##### Testo di partenza #####
Un’indagine pubblicata di recente da Deliveroo, la piattaforma di food delivery leader in tutta Italia, conferma la crescita dei ristoranti virtuali: quelli presenti sull’applicazione sono più di 3mila, con un aumento del 14% rispetto al 2023. Tale crescita si spiega, anche, per la versatilità di questa forma di ristorazione: dà infatti la possibilità a chi già dispone di una cucina fisica di sperimentare una nuova offerta pensata per un target specifico, con nuovi prodotti e una diversa modalità di consumo. La città che offre il maggior numero di ristoranti virtuali è Torino, seguita da Milano e Roma.
Il mondo della consegna a domicilio ha subìto una forte impennata negli anni 2020 e 2021, in concomitanza con la pandemia, per poi ritornare ai livelli del 2019 negli anni successivi. Pur essendo un mercato in forte espansione, resta marginale rispetto all’attività del ristorante fisico. Nel 2023 i consumi degli italiani nei servizi di ristorazione di ogni tipo sono stati pari a 92 miliardi di euro: tutto il mondo del food delivery viene stimato intorno ai 2,6 miliardi di euro, poco meno del 3% del totale. Continua Sbraga: «La spesa delle famiglie è un fenomeno sicuramente interessante perché coniuga il cambiamento degli stili di vita anche dei consumi alimentari con la tecnologia, ad esempio con l’uso delle piattaforme. Non bisogna tuttavia dimenticare che il delivery non è stato inventato con la tecnologia. La tecnologia ha fatto soltanto un passo ulteriore, ma la consegna a domicilio è sempre esistita, pensiamo alle famose pizzerie che consegnavano le pizze a casa con i loro fattorini».
##### Dati forniti #####
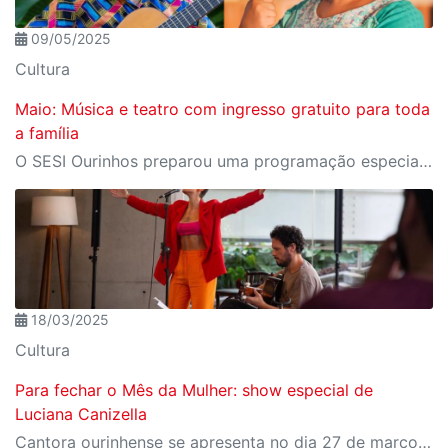
09/05/2025
Cultura
Maio: Música e teatro com ingresso gratuito para toda
a família
O SESI Ourinhos preparou uma programação especial para o mês de maio, com atrações culturais gratuitas que prometem encantar públicos de todas as idades. A agenda reúne teatro e música em dois eventos que destacam a riqueza da arte brasileira e a criatividade na releitura de clássicos.
18/03/2025
Cultura
Para fechar o Mês da Mulher: show especial de
Luciana Canizella
Cantora ourinhense se apresenta no dia 27 de março com espetáculo gratuito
#####
» **Problema da risolvere**:
Ricopia per intero il testo sui ristoranti virtuali e sulla consegna a domicilio, senza cambiare nulla.

» **Soluzione**:
Un’indagine pubblicata di recente da Deliveroo, la piattaforma di food delivery leader in tutta Italia, conferma la crescita dei ristoranti virtuali: quelli presenti sull’applicazione sono più di 3mila, con un aumento del 14% rispetto al 2023. Tale crescita si spiega, anche, per la versatilità di questa forma di ristorazione: dà infatti la possibilità a chi già dispone di una cucina fisica di sperimentare una nuova offerta pensata per un target specifico, con nuovi prodotti e una diversa modalità di consumo. La città che offre il maggior numero di ristoranti virtuali è Torino, seguita da Milano e Roma.
Il mondo della consegna a domicilio ha subìto una forte impennata negli anni 2020 e 2021, in concomitanza con la pandemia, per poi ritornare ai livelli del 2019 negli anni successivi. Pur essendo un mercato in forte espansione, resta marginale rispetto all’attività del ristorante fisico. Nel 2023 i consumi degli italiani nei servizi di ristorazione di ogni tipo sono stati pari a 92 miliardi di euro: tutto il mondo del food delivery viene stimato intorno ai 2,6 miliardi di euro, poco meno del 3% del totale. Continua Sbraga: «La spesa delle famiglie è un fenomeno sicuramente interessante perché coniuga il cambiamento degli stili di vita anche dei consumi alimentari con la tecnologia, ad esempio con l’uso delle piattaforme. Non bisogna tuttavia dimenticare che il delivery non è stato inventato con la tecnologia. La tecnologia ha fatto soltanto un passo ulteriore, ma la consegna a domicilio è sempre esistita, pensiamo alle famose pizzerie che consegnavano le pizze a casa con i loro fattorini».